I don't fall apart often, but when I do, I do so in spectacular fashion. I am nothing if not dramatic. I've always been a person with gigantic emotions, dramatic tendencies, and proclivity toward extravagant language. I feel everything on a magnified level- love, joy, sadness, and hate. Everything is a big deal to me. Apparently, this is because I'm an 8 on the Enneagram. Whatever the reason, I've learned a lot about myself over the years and am starting to understand why I respond to everything with such passion. I started diving into the Enneagram again this summer and I think I'm an 8 with a 7 wing (which apparently, the personality type of dictators. Awesome). This seems relevant to my summer meltdown because I am good at avoiding things I don't want to do. Of course, I still do the generally unpleasant things that are required of life, but generally speaking, if I don't want to do something, I figure out how to avoid it. Unfortunately, this summer my unstoppable force met an unmovable object- Greek School.
Greek school was the worst academic experience of my life. I am generally a good student who loves to learn, so school has been a mostly positive experience for me for the last 20-something years. But Greek School broke me. With over 100 new vocabulary words a week and complicated grammatical concepts every day, it was a relentless pace of studying that I couldn’t keep up with. I'd never been so discouraged, angry, and stressed about school before. My TA was incredible and the professor is a master of the Greek language, but it still didn't help. I kept hitting new depths of hatred, discouragement, and general IDGAF-ness it. All this, over a class. I told you I was dramatic.
On top of this intense hatred of Greek, I've also been in Atlanta. Which, last time I checked, is not Seattle. Summer in Seattle is my favorite thing in the world, and I have missed it so much it physically hurts. I missed Seattle during my first year of Seminary, but not like this. This summer, I have missed my people, the mountains, the ocean, the lack of humidity, and the life that I got to live there, with all my soul. I find myself dreaming of what my life would be if I still lived there.
Adding to my own personal crisis, our nation has been in crisis for the last 8 months. For many Americans, this country has always been in crisis, but the last 8 months have certainly magnified it. There is a collective stress, unrest, and exhaustion that this Presidency has brought. Trying to follow the news is almost impossible, and I’m practically glued to Twitter, trying not to miss anything. I almost wince when I see a NYT alert on my phone, wondering what horrendous thing 45 has done next. I spent the month of July relentlessly calling my Senators, working for my political advocacy non-profit, and trying to stop the Obamacare repeal. I was thrilled it was stopped (no thanks to my useless GA Senators), but even that feels like a small victory because there are no real solutions in the near future. Trump could still destroy the markets just out of spite for Obama. I feel as though I've absorbed all the criticism, sadness, and agnst of our political landscape and am drowning beneath it.

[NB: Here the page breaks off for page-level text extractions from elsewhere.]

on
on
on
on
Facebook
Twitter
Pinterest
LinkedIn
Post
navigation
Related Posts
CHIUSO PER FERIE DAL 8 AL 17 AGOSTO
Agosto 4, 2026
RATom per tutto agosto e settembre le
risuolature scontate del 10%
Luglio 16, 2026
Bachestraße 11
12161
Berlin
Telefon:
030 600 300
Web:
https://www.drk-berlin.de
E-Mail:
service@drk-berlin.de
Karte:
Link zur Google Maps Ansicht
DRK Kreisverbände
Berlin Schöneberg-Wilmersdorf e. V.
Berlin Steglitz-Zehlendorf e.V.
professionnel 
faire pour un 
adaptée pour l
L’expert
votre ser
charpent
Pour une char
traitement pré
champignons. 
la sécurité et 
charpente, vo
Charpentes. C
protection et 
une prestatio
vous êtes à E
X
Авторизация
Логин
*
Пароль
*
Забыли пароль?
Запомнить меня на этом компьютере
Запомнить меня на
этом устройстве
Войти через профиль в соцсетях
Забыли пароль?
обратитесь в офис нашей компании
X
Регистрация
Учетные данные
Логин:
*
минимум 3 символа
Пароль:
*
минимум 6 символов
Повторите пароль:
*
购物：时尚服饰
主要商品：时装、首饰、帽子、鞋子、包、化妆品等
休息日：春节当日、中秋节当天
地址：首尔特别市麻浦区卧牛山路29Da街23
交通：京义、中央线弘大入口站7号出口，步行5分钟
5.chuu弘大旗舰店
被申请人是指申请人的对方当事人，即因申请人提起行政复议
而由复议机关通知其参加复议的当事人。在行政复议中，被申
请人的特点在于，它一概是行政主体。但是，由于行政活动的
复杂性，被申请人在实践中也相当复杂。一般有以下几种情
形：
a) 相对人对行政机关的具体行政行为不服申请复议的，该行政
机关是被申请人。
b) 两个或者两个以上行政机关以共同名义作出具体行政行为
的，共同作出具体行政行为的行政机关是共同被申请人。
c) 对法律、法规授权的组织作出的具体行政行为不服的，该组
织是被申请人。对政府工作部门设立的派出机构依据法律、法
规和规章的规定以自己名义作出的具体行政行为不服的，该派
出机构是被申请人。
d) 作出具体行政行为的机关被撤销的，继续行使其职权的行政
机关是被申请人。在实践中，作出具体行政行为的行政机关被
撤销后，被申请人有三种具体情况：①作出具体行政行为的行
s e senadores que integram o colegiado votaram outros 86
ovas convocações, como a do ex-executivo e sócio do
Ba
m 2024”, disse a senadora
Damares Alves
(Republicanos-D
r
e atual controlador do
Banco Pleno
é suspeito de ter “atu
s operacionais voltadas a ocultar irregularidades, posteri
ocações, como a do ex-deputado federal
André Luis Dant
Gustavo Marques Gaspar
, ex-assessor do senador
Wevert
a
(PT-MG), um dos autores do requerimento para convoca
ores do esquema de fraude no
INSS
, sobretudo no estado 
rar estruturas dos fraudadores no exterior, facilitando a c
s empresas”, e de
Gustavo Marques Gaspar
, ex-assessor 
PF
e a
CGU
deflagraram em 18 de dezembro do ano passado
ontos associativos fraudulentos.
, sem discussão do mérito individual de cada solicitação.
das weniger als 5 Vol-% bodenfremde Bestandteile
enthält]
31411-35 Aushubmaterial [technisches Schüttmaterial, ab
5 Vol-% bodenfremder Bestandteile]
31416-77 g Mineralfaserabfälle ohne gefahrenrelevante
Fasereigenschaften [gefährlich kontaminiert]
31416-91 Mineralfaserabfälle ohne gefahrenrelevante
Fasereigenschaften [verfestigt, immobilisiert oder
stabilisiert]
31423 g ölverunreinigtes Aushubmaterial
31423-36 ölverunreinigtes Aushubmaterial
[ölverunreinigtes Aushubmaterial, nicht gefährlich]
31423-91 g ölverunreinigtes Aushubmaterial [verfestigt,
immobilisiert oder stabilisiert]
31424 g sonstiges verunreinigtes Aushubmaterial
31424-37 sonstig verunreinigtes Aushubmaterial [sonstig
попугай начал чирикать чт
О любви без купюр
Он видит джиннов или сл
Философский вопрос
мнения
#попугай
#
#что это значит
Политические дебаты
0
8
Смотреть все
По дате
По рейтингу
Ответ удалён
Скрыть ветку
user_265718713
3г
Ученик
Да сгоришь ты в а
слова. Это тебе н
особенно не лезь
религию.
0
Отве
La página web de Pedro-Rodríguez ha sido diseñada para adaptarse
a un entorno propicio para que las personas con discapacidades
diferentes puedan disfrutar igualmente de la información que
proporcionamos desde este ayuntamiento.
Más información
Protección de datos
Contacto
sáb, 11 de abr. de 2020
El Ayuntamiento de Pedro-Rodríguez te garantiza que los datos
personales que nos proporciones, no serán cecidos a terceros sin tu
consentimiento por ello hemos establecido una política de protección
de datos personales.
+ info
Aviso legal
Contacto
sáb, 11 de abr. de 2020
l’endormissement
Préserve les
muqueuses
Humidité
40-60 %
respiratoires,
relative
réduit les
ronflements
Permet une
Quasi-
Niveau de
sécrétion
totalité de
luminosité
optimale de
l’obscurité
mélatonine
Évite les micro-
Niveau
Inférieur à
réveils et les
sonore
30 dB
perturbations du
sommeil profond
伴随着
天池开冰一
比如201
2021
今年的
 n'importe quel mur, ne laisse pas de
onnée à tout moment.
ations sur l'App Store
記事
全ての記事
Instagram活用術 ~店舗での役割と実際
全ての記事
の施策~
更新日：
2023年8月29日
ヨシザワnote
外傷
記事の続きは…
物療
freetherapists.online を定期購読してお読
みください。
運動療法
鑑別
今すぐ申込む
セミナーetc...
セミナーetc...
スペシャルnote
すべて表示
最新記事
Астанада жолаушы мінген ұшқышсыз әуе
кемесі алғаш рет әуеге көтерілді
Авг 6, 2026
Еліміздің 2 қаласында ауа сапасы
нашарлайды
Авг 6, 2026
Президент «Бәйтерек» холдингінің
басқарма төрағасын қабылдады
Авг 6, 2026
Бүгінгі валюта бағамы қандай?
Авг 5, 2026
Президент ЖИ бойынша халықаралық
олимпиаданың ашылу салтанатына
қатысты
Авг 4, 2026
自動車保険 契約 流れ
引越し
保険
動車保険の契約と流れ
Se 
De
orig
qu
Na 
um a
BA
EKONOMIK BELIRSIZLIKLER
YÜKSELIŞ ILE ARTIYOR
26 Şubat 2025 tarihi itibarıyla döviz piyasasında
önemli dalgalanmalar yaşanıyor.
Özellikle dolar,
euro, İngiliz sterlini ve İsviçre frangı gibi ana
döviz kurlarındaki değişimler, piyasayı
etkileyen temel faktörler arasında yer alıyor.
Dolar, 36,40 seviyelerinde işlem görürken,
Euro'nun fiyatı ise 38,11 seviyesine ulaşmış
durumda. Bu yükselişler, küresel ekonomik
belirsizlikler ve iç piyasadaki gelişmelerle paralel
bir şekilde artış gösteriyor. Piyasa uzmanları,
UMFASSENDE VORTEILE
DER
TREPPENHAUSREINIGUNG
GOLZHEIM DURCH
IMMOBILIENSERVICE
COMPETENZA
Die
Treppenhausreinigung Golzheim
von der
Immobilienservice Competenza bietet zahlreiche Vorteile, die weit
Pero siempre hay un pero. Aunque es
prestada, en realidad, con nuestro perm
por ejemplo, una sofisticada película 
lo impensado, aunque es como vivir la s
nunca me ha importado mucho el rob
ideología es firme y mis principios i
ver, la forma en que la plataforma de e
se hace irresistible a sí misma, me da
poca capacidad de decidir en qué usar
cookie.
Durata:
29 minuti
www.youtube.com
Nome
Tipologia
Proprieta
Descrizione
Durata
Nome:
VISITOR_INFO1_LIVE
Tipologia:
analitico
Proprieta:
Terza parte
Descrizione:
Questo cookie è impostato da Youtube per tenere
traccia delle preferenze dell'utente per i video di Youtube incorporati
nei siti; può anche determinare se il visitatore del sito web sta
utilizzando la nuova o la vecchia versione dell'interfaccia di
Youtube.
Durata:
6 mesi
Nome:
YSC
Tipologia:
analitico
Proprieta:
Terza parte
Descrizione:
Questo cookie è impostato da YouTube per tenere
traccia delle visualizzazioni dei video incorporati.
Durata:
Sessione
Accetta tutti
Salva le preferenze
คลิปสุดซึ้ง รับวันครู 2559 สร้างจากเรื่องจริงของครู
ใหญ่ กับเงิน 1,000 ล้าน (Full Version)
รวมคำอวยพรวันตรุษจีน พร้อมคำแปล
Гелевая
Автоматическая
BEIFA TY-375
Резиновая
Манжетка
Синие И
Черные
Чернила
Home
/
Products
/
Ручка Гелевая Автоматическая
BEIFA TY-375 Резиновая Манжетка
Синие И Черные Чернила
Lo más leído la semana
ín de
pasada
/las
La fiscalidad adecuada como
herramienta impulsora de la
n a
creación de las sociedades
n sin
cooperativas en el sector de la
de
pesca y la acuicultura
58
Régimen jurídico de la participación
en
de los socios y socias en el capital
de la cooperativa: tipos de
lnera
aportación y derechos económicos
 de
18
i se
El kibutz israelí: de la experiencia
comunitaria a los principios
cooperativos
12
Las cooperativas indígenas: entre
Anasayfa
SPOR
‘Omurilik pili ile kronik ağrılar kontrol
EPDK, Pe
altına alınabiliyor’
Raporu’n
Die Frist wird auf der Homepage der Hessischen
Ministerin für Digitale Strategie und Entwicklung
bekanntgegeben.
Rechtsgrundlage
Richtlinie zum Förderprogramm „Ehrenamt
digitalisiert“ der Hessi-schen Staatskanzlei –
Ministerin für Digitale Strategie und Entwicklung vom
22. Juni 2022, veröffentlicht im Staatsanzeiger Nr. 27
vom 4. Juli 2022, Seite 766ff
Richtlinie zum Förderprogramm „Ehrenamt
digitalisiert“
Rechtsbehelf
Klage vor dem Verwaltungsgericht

As I look back on the roughest 6 weeks in my recent memory, I realize that this summer was more than just being miserable in school, it was a stripping of my identity. My closest friends were far away from me this summer, leaving me isolated and lonely. I could barely get people to go hiking with me, the space where I feel most alive and at peace. Add all this to the fact that I haven't been in ministry for a year, and I feel like a shell of the person I used to be. Who am I apart from my work, my academic success, my hobbies, and my community? Is there any of me left?
I’m used to being healthy and happy. I love being a good friend, succeeding in school, finding purpose in my ministry, and having free time for fun and for rest. This summer stripped all of that from me. I wrestle with my own imperfection—both desperately wanting and striving for perfection, and feeling trapped in a façade of proficiency so no one knows I’m hurting. Take away any measure of success to hide behind, and I’m a mess.
And so, in the mess lies the real work. The work that we all have to do, the work that I have avoided. Being a full and mature person requires facing our weak, messy, angry, sinful selves. I can’t rely on my own self-sufficiency to mask my flaws. I'm a whiner by nature. It's by far one of my worst qualities and something I'm clearly still working on. As someone with big emotions (and as an extrovert who needs to verbally process), how do I deal with emotions in a healthy, responsible way? I don't want to just post whiny blogs, but I also don't want to present a fake, shiny internet persona. I'm not even sure that I want sympathetic Facebook comments saying, "I'm sorry :( You'll get through this."
It was the worst summer ever, sandwiched between some of the best summer trips ever. It's never just one thing. Even as I look at all the frustration, I know my life is so easy compared to so many and even my "worst" problems this summer were temporary. I'm still learning how to validate my emotions while keeping them in context with the greater suffering in this world. I couldn't have made it through this summer without approximately one million phone calls, text, snapchats, and facetimes with my friends and family all over this country. It takes a village to survive Greek School, apparently, and I'm so glad you're all in mine.